Brain activity is commonly determined from electroencephalograms (EEG) measurements from multiple electrodes positioned on scalp sites over the subject's head, with signals from the electrodes fed to an EEG data collection system. Following artifact rejection (typically performed), signal analysis of electroencephalograms (EEG) measurements using short-term Fourier analysis or wavelet analysis produces a time-frequency spectral data analysis for the sites. The spectral results may be decomposed into spectrum band power; spectrum coherence computed from the power spectral matrix; and causality for the coherence between the sites as a network such as Granger causality.
Further refinement in decompositions where there is spectrum coherence (as a measure of mutual synchronicity among sites), may be decomposed into different measures of the Granger causality for the direction of information flow among sites. These measures include the directed coherence (DC), which is defined as the ratio of the spectral transfer function between two sites, and the square root of the auto power of one of the sites; and still further, the directed transfer function (DTF).
In further developments, graph theory measures are applied for analysis of the sites as nodes of a network, by using small world network metrics computed from the cross-correlation matrices for the sites, such as node degree (average number of connections nodes), clustering coefficient (ratio of existing connections to all possible), diameter (shortest path between nodes), and efficiency (measure of number of parallel connections among nodes), among others. In experimental studies, statistical analysis may be applied to these measures by treatments for study results.

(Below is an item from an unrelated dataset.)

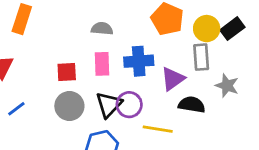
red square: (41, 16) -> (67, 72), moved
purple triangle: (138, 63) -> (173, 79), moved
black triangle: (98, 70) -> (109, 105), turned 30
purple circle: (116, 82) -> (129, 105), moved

While these conventional methods are of interest to the research community, they are commonly of low statistical power as shown by sometimes conflicts in replication of study results. This is because the statistics used in these studies analyzes the power spectrums for the sites and the coherences between the sites (or derivations thereof), as separate statistical measures. This conventional methodology can result in a large number of measures; for instance, there are at least 2030 separate measures for a study with a 64-electrode scalp site EEG data collection system (an analysis of signals from N scalp sites conducted separately would involve N-power spectrums and N*(N−1)/2 coherence spectrums). Furthermore, the analyses are commonly conducted separately by frequency bands of which there are at least four considered in the EEG spectrum: delta, alpha, beta, and gamma, although the study may be limited to a single band. This large number of measures severally reduces the overall statistical power of any analysis and increases the family-wise Type I error (that is, error in accepting the analysis as significant). Of further concern is that these measures are all from same data source and being highly correlated are redundantly a single measure; it is suspect to include all as separate dependent measures in conventional statistical methods (such as multiple analysis of variance), thereby increasing the probability that results are incorrectly significant by chance alone.
Therefore, if measurement of electroencephalograms (EEG) with a scalp site electrode EEG data collection system is to be useful in real-life applications (such as in moving vehicles with operator control), there is a need in the art for a method and apparatus for generating a global measure for electroencephalograms (EEG) analysis. Further, there is an advantage in the extension of such a global measure to cerebral sources of the scalp site electroencephalograms (EEG), with the sources located by cortical structure that form cerebral networks relatable to cognitive functions.